* [Assigned task] Copy the part of the records below that opens with the line containing "प्रश्न: आपके हिसाब" and closes with the line containing "उत्तर: - आगे", both lines included, without changing a single character.

Items listed in a dataset:
▼

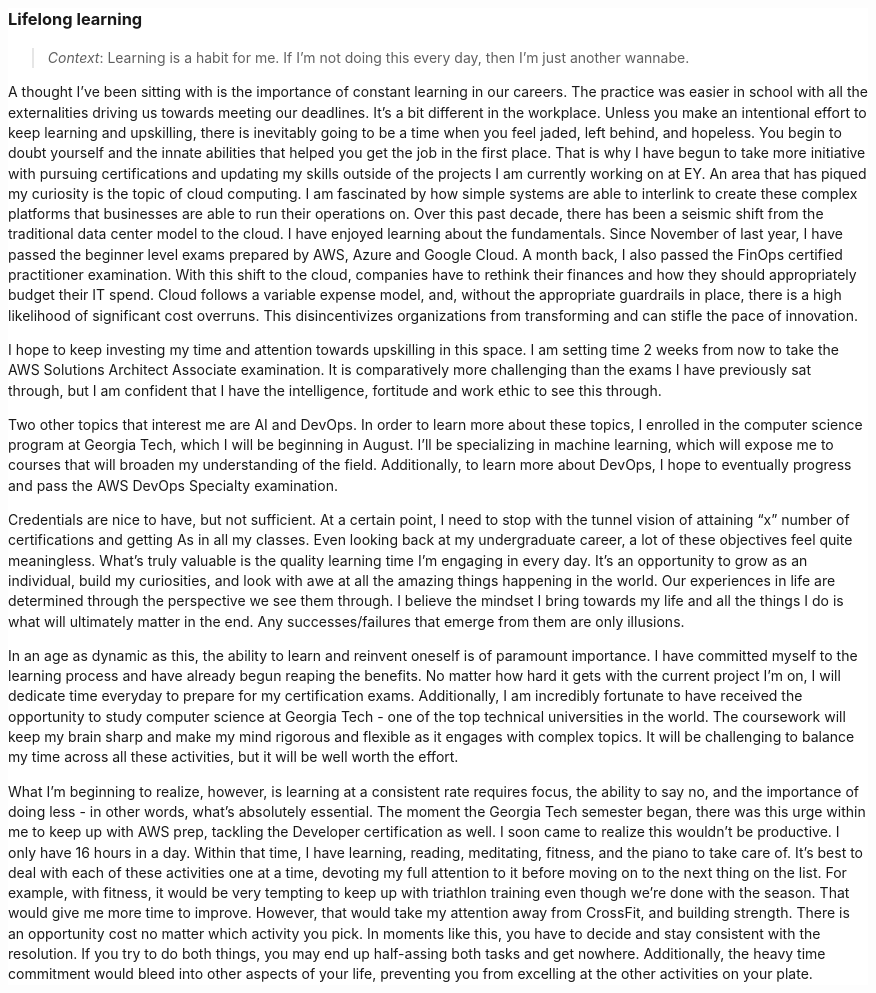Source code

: ### Lifelong learning

> *Context*: Learning is a habit for me. If I’m not doing this every day, then I’m just another wannabe.

A thought I’ve been sitting with is the importance of constant learning in our careers. The practice was easier in school with all the externalities driving us towards meeting our deadlines. It’s a bit different in the workplace. Unless you make an intentional effort to keep learning and upskilling, there is inevitably going to be a time when you feel jaded, left behind, and hopeless. You begin to doubt yourself and the innate abilities that helped you get the job in the first place. That is why I have begun to take more initiative with pursuing certifications and updating my skills outside of the projects I am currently working on at EY. An area that has piqued my curiosity is the topic of cloud computing. I am fascinated by how simple systems are able to interlink to create these complex platforms that businesses are able to run their operations on. Over this past decade, there has been a seismic shift from the traditional data center model to the cloud. I have enjoyed learning about the fundamentals. Since November of last year, I have passed the beginner level exams prepared by AWS, Azure and Google Cloud. A month back, I also passed the FinOps certified practitioner examination. With this shift to the cloud, companies have to rethink their finances and how they should appropriately budget their IT spend. Cloud follows a variable expense model, and, without the appropriate guardrails in place, there is a high likelihood of significant cost overruns. This disincentivizes organizations from transforming and can stifle the pace of innovation.

I hope to keep investing my time and attention towards upskilling in this space. I am setting time 2 weeks from now to take the AWS Solutions Architect Associate examination. It is comparatively more challenging than the exams I have previously sat through, but I am confident that I have the intelligence, fortitude and work ethic to see this through.

Two other topics that interest me are AI and DevOps. In order to learn more about these topics, I enrolled in the computer science program at Georgia Tech, which I will be beginning in August. I’ll be specializing in machine learning, which will expose me to courses that will broaden my understanding of the field. Additionally, to learn more about DevOps, I hope to eventually progress and pass the AWS DevOps Specialty examination.

Credentials are nice to have, but not sufficient. At a certain point, I need to stop with the tunnel vision of attaining “x” number of certifications and getting As in all my classes. Even looking back at my undergraduate career, a lot of these objectives feel quite meaningless. What’s truly valuable is the quality learning time I’m engaging in every day. It’s an opportunity to grow as an individual, build my curiosities, and look with awe at all the amazing things happening in the world. Our experiences in life are determined through the perspective we see them through. I believe the mindset I bring towards my life and all the things I do is what will ultimately matter in the end. Any successes/failures that emerge from them are only illusions.

In an age as dynamic as this, the ability to learn and reinvent oneself is of paramount importance. I have committed myself to the learning process and have already begun reaping the benefits. No matter how hard it gets with the current project I’m on, I will dedicate time everyday to prepare for my certification exams. Additionally, I am incredibly fortunate to have received the opportunity to study computer science at Georgia Tech - one of the top technical universities in the world. The coursework will keep my brain sharp and make my mind rigorous and flexible as it engages with complex topics. It will be challenging to balance my time across all these activities, but it will be well worth the effort.

What I’m beginning to realize, however, is learning at a consistent rate requires focus, the ability to say no, and the importance of doing less - in other words, what’s absolutely essential. The moment the Georgia Tech semester began, there was this urge within me to keep up with AWS prep, tackling the Developer certification as well. I soon came to realize this wouldn’t be productive. I only have 16 hours in a day. Within that time, I have learning, reading, meditating, fitness, and the piano to take care of. It’s best to deal with each of these activities one at a time, devoting my full attention to it before moving on to the next thing on the list. For example, with fitness, it would be very tempting to keep up with triathlon training even though we’re done with the season. That would give me more time to improve. However, that would take my attention away from CrossFit, and building strength. There is an opportunity cost no matter which activity you pick. In moments like this, you have to decide and stay consistent with the resolution. If you try to do both things, you may end up half-assing both tasks and get nowhere. Additionally, the heavy time commitment would bleed into other aspects of your life, preventing you from excelling at the other activities on your plate.
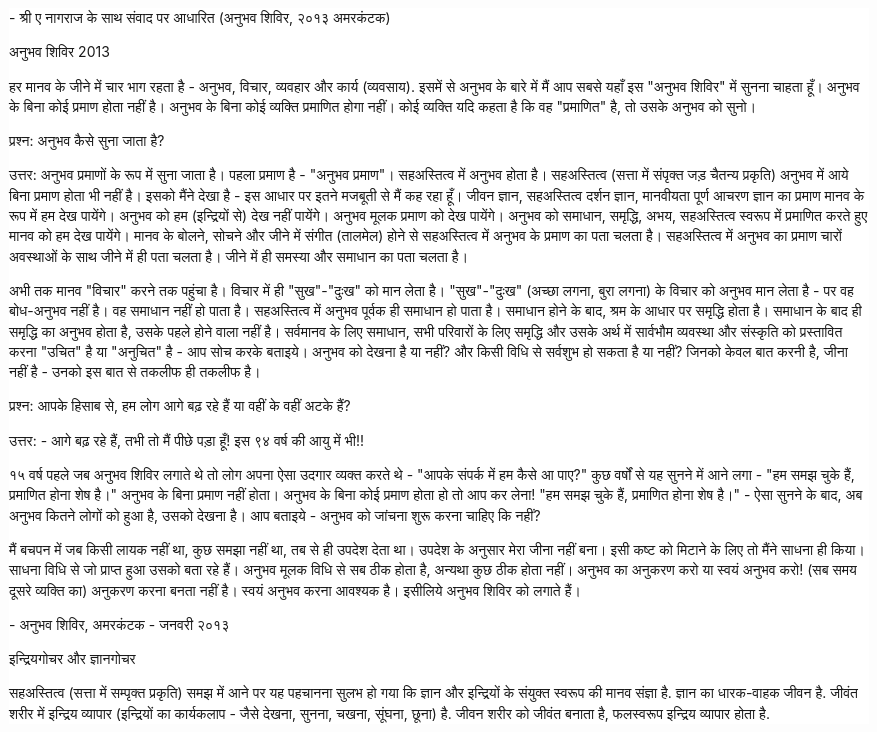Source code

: \- श्री ए नागराज के साथ संवाद पर आधारित (अनुभव शिविर, २०१३ अमरकंटक)

अनुभव शिविर 2013

हर मानव के जीने में चार भाग रहता है - अनुभव, विचार, व्यवहार और कार्य (व्यवसाय).
इसमें से अनुभव के बारे में मैं आप सबसे यहाँ इस \"अनुभव शिविर\" में सुनना चाहता हूँ। अनुभव के
बिना कोई प्रमाण होता नहीं है। अनुभव के बिना कोई व्यक्ति प्रमाणित होगा नहीं। कोई
व्यक्ति यदि कहता है कि वह \"प्रमाणित\" है, तो उसके अनुभव को सुनो।

प्रश्न: अनुभव कैसे सुना जाता है?

उत्तर: अनुभव प्रमाणों के रूप में सुना जाता है। पहला प्रमाण है - \"अनुभव प्रमाण\"।
सहअस्तित्व में अनुभव होता है। सहअस्तित्व (सत्ता में संपृक्त जड़ चैतन्य प्रकृति) अनुभव में आये
बिना प्रमाण होता भी नहीं है। इसको मैंने देखा है - इस आधार पर इतने मजबूती से मैं कह
रहा हूँ। जीवन ज्ञान, सहअस्तित्व दर्शन ज्ञान, मानवीयता पूर्ण आचरण ज्ञान का प्रमाण
मानव के रूप में हम देख पायेंगे। अनुभव को हम (इन्द्रियों से) देख नहीं पायेंगे। अनुभव मूलक
प्रमाण को देख पायेंगे। अनुभव को समाधान, समृद्धि, अभय, सहअस्तित्व स्वरूप में प्रमाणित
करते हुए मानव को हम देख पायेंगे। मानव के बोलने, सोचने और जीने में संगीत (तालमेल) होने से
सहअस्तित्व में अनुभव के प्रमाण का पता चलता है। सहअस्तित्व में अनुभव का प्रमाण चारों
अवस्थाओं के साथ जीने में ही पता चलता है। जीने में ही समस्या और समाधान का पता चलता
है।

अभी तक मानव \"विचार\" करने तक पहुंचा है। विचार में ही \"सुख\"-\"दुःख\" को मान
लेता है। \"सुख\"-\"दुःख\" (अच्छा लगना, बुरा लगना) के विचार को अनुभव मान लेता है -
पर वह बोध-अनुभव नहीं है। वह समाधान नहीं हो पाता है। सहअस्तित्व में अनुभव पूर्वक ही
समाधान हो पाता है। समाधान होने के बाद, श्रम के आधार पर समृद्धि होता है। समाधान के
बाद ही समृद्धि का अनुभव होता है, उसके पहले होने वाला नहीं है। सर्वमानव के लिए
समाधान, सभी परिवारों के लिए समृद्धि और उसके अर्थ में सार्वभौम व्यवस्था और संस्कृति को
प्रस्तावित करना \"उचित\" है या \"अनुचित\" है - आप सोच करके बताइये। अनुभव को देखना
है या नहीं? और किसी विधि से सर्वशुभ हो सकता है या नहीं? जिनको केवल बात करनी है,
जीना नहीं है - उनको इस बात से तकलीफ ही तकलीफ है।

प्रश्न: आपके हिसाब से, हम लोग आगे बढ़ रहे हैं या वहीं के वहीं अटके हैं?

उत्तर: - आगे बढ़ रहे हैं, तभी तो मैं पीछे पड़ा हूँ! इस ९४ वर्ष की आयु में भी!!

१५ वर्ष पहले जब अनुभव शिविर लगाते थे तो लोग अपना ऐसा उदगार व्यक्त करते थे - \"आपके
संपर्क में हम कैसे आ पाए?\" कुछ वर्षों से यह सुनने में आने लगा - \"हम समझ चुके हैं, प्रमाणित
होना शेष है।\" अनुभव के बिना प्रमाण नहीं होता। अनुभव के बिना कोई प्रमाण होता हो
तो आप कर लेना! \"हम समझ चुके हैं, प्रमाणित होना शेष है।\" - ऐसा सुनने के बाद, अब
अनुभव कितने लोगों को हुआ है, उसको देखना है। आप बताइये - अनुभव को जांचना शुरू करना
चाहिए कि नहीं?

मैं बचपन में जब किसी लायक नहीं था, कुछ समझा नहीं था, तब से ही उपदेश देता था। उपदेश
के अनुसार मेरा जीना नहीं बना। इसी कष्ट को मिटाने के लिए तो मैंने साधना ही किया।
साधना विधि से जो प्राप्त हुआ उसको बता रहे हैं। अनुभव मूलक विधि से सब ठीक होता है,
अन्यथा कुछ ठीक होता नहीं। अनुभव का अनुकरण करो या स्वयं अनुभव करो! (सब समय दूसरे
व्यक्ति का) अनुकरण करना बनता नहीं है। स्वयं अनुभव करना आवश्यक है। इसीलिये अनुभव
शिविर को लगाते हैं।

\- अनुभव शिविर, अमरकंटक - जनवरी २०१३

इन्द्रियगोचर और ज्ञानगोचर

सहअस्तित्व (सत्ता में सम्पृक्त प्रकृति) समझ में आने पर यह पहचानना सुलभ हो गया कि ज्ञान
और इन्द्रियों के संयुक्त स्वरूप की मानव संज्ञा है. ज्ञान का धारक-वाहक जीवन है. जीवंत
शरीर में इन्द्रिय व्यापार (इन्द्रियों का कार्यकलाप - जैसे देखना, सुनना, चखना, सूंघना,
छूना) है. जीवन शरीर को जीवंत बनाता है, फलस्वरूप इन्द्रिय व्यापार होता है.
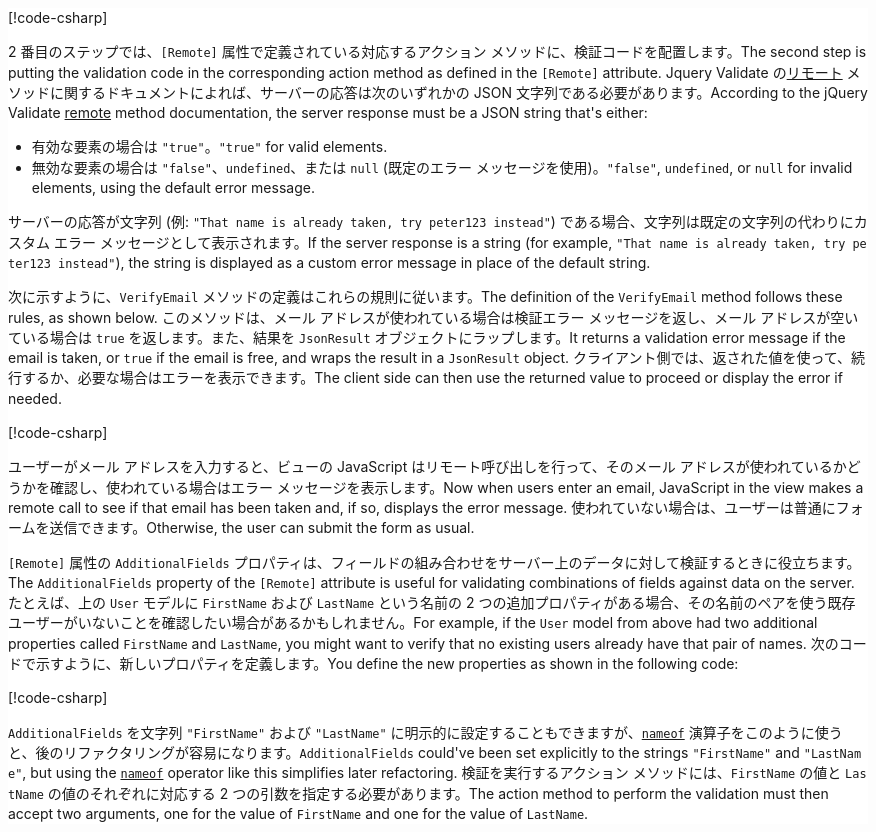 [!code-csharp[](validation/sample/User.cs?name=snippet_UserEmailProperty)]

<span data-ttu-id="35e5c-262">2 番目のステップでは、`[Remote]` 属性で定義されている対応するアクション メソッドに、検証コードを配置します。</span><span class="sxs-lookup"><span data-stu-id="35e5c-262">The second step is putting the validation code in the corresponding action method as defined in the `[Remote]` attribute.</span></span> <span data-ttu-id="35e5c-263">Jquery Validate の[リモート](https://jqueryvalidation.org/remote-method/) メソッドに関するドキュメントによれば、サーバーの応答は次のいずれかの JSON 文字列である必要があります。</span><span class="sxs-lookup"><span data-stu-id="35e5c-263">According to the jQuery Validate [remote](https://jqueryvalidation.org/remote-method/) method documentation, the server response must be a JSON string that's either:</span></span>

* <span data-ttu-id="35e5c-264">有効な要素の場合は `"true"`。</span><span class="sxs-lookup"><span data-stu-id="35e5c-264">`"true"` for valid elements.</span></span>
* <span data-ttu-id="35e5c-265">無効な要素の場合は `"false"`、`undefined`、または `null` (既定のエラー メッセージを使用)。</span><span class="sxs-lookup"><span data-stu-id="35e5c-265">`"false"`, `undefined`, or `null` for invalid elements, using the default error message.</span></span>

<span data-ttu-id="35e5c-266">サーバーの応答が文字列 (例: `"That name is already taken, try peter123 instead"`) である場合、文字列は既定の文字列の代わりにカスタム エラー メッセージとして表示されます。</span><span class="sxs-lookup"><span data-stu-id="35e5c-266">If the server response is a string (for example, `"That name is already taken, try peter123 instead"`), the string is displayed as a custom error message in place of the default string.</span></span>

<span data-ttu-id="35e5c-267">次に示すように、`VerifyEmail` メソッドの定義はこれらの規則に従います。</span><span class="sxs-lookup"><span data-stu-id="35e5c-267">The definition of the `VerifyEmail` method follows these rules, as shown below.</span></span> <span data-ttu-id="35e5c-268">このメソッドは、メール アドレスが使われている場合は検証エラー メッセージを返し、メール アドレスが空いている場合は `true` を返します。また、結果を `JsonResult` オブジェクトにラップします。</span><span class="sxs-lookup"><span data-stu-id="35e5c-268">It returns a validation error message if the email is taken, or `true` if the email is free, and wraps the result in a `JsonResult` object.</span></span> <span data-ttu-id="35e5c-269">クライアント側では、返された値を使って、続行するか、必要な場合はエラーを表示できます。</span><span class="sxs-lookup"><span data-stu-id="35e5c-269">The client side can then use the returned value to proceed or display the error if needed.</span></span>

[!code-csharp[](validation/sample/UsersController.cs?name=snippet_VerifyEmail)]

<span data-ttu-id="35e5c-270">ユーザーがメール アドレスを入力すると、ビューの JavaScript はリモート呼び出しを行って、そのメール アドレスが使われているかどうかを確認し、使われている場合はエラー メッセージを表示します。</span><span class="sxs-lookup"><span data-stu-id="35e5c-270">Now when users enter an email, JavaScript in the view makes a remote call to see if that email has been taken and, if so, displays the error message.</span></span> <span data-ttu-id="35e5c-271">使われていない場合は、ユーザーは普通にフォームを送信できます。</span><span class="sxs-lookup"><span data-stu-id="35e5c-271">Otherwise, the user can submit the form as usual.</span></span>

<span data-ttu-id="35e5c-272">`[Remote]` 属性の `AdditionalFields` プロパティは、フィールドの組み合わせをサーバー上のデータに対して検証するときに役立ちます。</span><span class="sxs-lookup"><span data-stu-id="35e5c-272">The `AdditionalFields` property of the `[Remote]` attribute is useful for validating combinations of fields against data on the server.</span></span> <span data-ttu-id="35e5c-273">たとえば、上の `User` モデルに `FirstName` および `LastName` という名前の 2 つの追加プロパティがある場合、その名前のペアを使う既存ユーザーがいないことを確認したい場合があるかもしれません。</span><span class="sxs-lookup"><span data-stu-id="35e5c-273">For example, if the `User` model from above had two additional properties called `FirstName` and `LastName`, you might want to verify that no existing users already have that pair of names.</span></span> <span data-ttu-id="35e5c-274">次のコードで示すように、新しいプロパティを定義します。</span><span class="sxs-lookup"><span data-stu-id="35e5c-274">You define the new properties as shown in the following code:</span></span>

[!code-csharp[](validation/sample/User.cs?name=snippet_UserNameProperties)]

<span data-ttu-id="35e5c-275">`AdditionalFields` を文字列 `"FirstName"` および `"LastName"` に明示的に設定することもできますが、[`nameof`](/dotnet/csharp/language-reference/keywords/nameof) 演算子をこのように使うと、後のリファクタリングが容易になります。</span><span class="sxs-lookup"><span data-stu-id="35e5c-275">`AdditionalFields` could've been set explicitly to the strings `"FirstName"` and `"LastName"`, but using the [`nameof`](/dotnet/csharp/language-reference/keywords/nameof) operator like this simplifies later refactoring.</span></span> <span data-ttu-id="35e5c-276">検証を実行するアクション メソッドには、`FirstName` の値と `LastName` の値のそれぞれに対応する 2 つの引数を指定する必要があります。</span><span class="sxs-lookup"><span data-stu-id="35e5c-276">The action method to perform the validation must then accept two arguments, one for the value of `FirstName` and one for the value of `LastName`.</span></span>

▲

* [Reply]
प्रश्न: आपके हिसाब से, हम लोग आगे बढ़ रहे हैं या वहीं के वहीं अटके हैं?

उत्तर: - आगे बढ़ रहे हैं, तभी तो मैं पीछे पड़ा हूँ! इस ९४ वर्ष की आयु में भी!!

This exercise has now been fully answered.